Online “subsidy” Publishers
A subsidy publisher is also known as “vanity publishing,” or pay-to-play publishing. Anyone can publish their book with this model because they have no selection criteria. These “publishers” do not purchase your manuscript, but rather, you the author pay for the cost of publication. Generally, in this model, you maintain your copyright, but please make no mistake; the books are owned by the publisher and remain in the publisher’s possession. The publisher distributes the book under its own imprint, and the author receives royalties.
Pros of publishing with online “subsidy” publishers
- They’re a one-stop shop. They can take care of your editing, cover, layout and distribution.
- They know their way around the system, which makes the learning curve easier for you.
- You get a say in the creative process. (Where in the traditional publishing world, you don’t.)
Cons of publishing with online “subsidy” publishers
- While you do keep your copyright, you do not keep your sales and distribution rights. They are publishing under their own imprint with their own ISBN, which means you do not own 100% of your rights.
- You pay through the teeth for any small revision. (The standard fee for this model is $250 for a revision, whether it’s a simple typo or an award that you’d like to display on the cover.)
- You are entering a publishing contract that is very difficult to get out of – if you can at all.
- The service providers (editor, cover, layout) are less experienced. In this model, you simply choose a template design for your cover and layout; they are not custom designed with the collaboration of a professional.
- Another way they make their money is by inflating the cost of printing. They will charge you 2.5 to 3 times the cost of printing compared to, say, Createspace.
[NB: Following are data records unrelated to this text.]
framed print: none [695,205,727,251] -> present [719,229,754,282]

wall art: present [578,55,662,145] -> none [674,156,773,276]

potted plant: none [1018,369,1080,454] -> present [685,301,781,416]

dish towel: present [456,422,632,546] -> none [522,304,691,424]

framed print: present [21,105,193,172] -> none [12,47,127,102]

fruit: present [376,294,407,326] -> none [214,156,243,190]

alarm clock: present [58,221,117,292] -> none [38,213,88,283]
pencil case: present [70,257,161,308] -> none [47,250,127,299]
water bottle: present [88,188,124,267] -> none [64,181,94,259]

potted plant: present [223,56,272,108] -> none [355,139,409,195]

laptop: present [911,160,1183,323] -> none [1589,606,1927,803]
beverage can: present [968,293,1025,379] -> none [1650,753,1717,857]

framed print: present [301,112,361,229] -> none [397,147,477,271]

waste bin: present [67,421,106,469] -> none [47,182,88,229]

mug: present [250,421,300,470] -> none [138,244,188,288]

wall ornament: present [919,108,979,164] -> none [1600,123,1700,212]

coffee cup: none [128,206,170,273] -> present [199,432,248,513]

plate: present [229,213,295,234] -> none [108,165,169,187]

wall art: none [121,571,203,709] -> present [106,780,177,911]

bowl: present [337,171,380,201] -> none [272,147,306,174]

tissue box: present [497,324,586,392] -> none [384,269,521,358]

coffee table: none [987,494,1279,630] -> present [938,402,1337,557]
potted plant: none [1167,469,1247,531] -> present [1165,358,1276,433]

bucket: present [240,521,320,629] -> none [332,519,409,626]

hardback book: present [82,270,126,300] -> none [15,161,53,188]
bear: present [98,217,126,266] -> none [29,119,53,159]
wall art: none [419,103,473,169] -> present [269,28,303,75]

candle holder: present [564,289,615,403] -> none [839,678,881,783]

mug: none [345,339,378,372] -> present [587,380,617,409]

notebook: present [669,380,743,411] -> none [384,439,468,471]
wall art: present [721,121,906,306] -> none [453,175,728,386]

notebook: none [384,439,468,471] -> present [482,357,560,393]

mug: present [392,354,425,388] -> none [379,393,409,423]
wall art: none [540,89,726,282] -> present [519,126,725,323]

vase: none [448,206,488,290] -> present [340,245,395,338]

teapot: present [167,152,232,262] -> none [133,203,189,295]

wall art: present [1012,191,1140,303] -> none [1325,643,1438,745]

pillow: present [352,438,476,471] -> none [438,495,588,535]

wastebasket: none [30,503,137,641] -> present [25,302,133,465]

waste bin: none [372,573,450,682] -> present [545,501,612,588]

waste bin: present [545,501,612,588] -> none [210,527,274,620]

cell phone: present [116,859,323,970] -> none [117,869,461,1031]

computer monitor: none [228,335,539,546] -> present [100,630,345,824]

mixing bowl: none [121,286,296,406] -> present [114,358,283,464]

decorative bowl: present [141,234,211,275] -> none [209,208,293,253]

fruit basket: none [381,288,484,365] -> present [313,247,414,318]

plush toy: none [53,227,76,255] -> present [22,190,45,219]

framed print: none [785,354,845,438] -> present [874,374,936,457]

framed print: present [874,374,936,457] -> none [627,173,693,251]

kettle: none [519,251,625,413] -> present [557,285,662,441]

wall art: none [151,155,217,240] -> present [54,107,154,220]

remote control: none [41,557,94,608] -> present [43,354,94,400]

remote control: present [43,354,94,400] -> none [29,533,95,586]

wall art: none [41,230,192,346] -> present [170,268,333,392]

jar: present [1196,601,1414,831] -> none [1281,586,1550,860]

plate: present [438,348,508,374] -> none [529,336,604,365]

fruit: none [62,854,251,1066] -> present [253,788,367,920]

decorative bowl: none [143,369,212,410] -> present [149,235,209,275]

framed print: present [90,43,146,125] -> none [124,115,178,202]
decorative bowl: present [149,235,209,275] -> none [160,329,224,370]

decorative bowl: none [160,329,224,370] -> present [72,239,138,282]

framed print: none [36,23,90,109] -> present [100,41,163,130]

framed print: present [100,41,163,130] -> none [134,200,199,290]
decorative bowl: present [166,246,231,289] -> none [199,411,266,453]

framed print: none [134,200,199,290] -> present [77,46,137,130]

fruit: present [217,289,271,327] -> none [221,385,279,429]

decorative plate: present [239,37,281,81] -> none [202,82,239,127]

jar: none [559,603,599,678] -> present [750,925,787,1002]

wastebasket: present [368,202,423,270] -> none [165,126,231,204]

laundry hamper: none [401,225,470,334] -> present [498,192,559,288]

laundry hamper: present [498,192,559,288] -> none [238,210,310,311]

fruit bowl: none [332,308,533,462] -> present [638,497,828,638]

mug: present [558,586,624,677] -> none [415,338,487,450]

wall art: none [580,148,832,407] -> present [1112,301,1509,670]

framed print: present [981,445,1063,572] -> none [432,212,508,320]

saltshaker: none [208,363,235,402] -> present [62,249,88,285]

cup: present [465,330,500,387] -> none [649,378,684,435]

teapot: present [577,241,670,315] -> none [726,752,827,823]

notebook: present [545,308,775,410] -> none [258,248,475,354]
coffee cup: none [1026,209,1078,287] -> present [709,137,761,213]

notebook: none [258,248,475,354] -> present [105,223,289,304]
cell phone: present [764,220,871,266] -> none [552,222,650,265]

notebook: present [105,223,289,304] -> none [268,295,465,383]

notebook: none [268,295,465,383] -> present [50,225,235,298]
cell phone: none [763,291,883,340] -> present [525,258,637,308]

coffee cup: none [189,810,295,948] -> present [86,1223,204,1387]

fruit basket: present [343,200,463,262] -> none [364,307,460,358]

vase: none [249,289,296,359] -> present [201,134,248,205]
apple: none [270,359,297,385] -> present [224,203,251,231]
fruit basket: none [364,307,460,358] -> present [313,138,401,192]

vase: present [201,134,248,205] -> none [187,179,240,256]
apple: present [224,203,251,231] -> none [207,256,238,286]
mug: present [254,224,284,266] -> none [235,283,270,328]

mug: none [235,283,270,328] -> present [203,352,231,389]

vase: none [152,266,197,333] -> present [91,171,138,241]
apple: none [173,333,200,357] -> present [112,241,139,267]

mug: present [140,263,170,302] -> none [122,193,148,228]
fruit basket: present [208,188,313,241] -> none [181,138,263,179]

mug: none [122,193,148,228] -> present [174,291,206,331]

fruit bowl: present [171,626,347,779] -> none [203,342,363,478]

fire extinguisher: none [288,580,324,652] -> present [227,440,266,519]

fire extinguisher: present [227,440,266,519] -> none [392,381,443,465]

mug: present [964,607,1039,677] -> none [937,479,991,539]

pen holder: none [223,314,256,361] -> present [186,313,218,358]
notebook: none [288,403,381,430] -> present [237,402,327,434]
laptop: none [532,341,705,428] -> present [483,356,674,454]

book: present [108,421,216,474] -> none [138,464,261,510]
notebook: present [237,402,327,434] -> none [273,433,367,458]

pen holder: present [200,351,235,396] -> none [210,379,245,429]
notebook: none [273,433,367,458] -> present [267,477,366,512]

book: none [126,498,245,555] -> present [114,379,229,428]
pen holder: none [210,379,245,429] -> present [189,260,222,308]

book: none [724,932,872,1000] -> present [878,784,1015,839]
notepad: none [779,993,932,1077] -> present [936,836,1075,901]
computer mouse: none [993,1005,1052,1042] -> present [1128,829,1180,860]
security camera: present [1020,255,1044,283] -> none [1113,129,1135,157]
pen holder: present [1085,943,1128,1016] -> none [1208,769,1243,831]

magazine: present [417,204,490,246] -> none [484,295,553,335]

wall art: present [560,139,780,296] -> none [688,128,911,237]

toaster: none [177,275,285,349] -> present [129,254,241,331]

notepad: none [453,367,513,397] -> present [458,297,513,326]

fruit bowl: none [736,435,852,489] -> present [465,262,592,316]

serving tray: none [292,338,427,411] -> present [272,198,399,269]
True Independent Publishing
A true independent publisher is you – an author who starts their own publishing “imprint,” and organizes and pays for their own designing, editing, and printing of their book. The great news is that as the big publishing houses went out of business, merged, and downsized, the professionals within those houses have flooded into the self-publishing arena. That means the service providers with that high-level experience are now available to us, and we as authors can produce professional books that are indistinguishable from a New York Times best seller.
Self-published books are the sole property of the author and all sales proceeds belong to the author. So the pros of independent publishing are easy to line up:
- You have 100% complete creative control. While that can be scary, if you get a publishing coach to lead you in the right direction, this really is the best route to go.
- You keep 100% of your profits and royalties!
- You will make a heap more money. (4 to 10 times more!)
- You have flexibility to change anything on a dime.
- Revisions are made for very little or no cost. (With all the other publishing options you have to go through the proper channels, which takes time and costs money.)
The cons to Independent Publishing are two-fold:
- You still pay for everything.
- You don’t know your way around the system, which leaves you ripe for expensive mistakes.
The most expensive part of self-publishing is in the mistakes that you make. Our experience is that the best way to get your book published is true independent publishing – but hand-in-hand with the help of a publishing coach.
Some people call it a book shepherd, others call it a publishing consultant, a book coach, or a publishing coach, and they’re all the same thing; their job is to guide you through the maze of self-publishing. Their job is to assure that you, the author, get involved with the right vendors, cover all the details, and ultimately streamline the system so you don’t waste your money on bad decisions.
With the advent of print-on-demand merging with today’s self-publishing online tools, any of us can get our content into the world. But we’ve got to be careful of what we don’t know. And that bottom line is keep all your rights, keep your creative control, and hire an experienced publishing coach to keep you on the right track.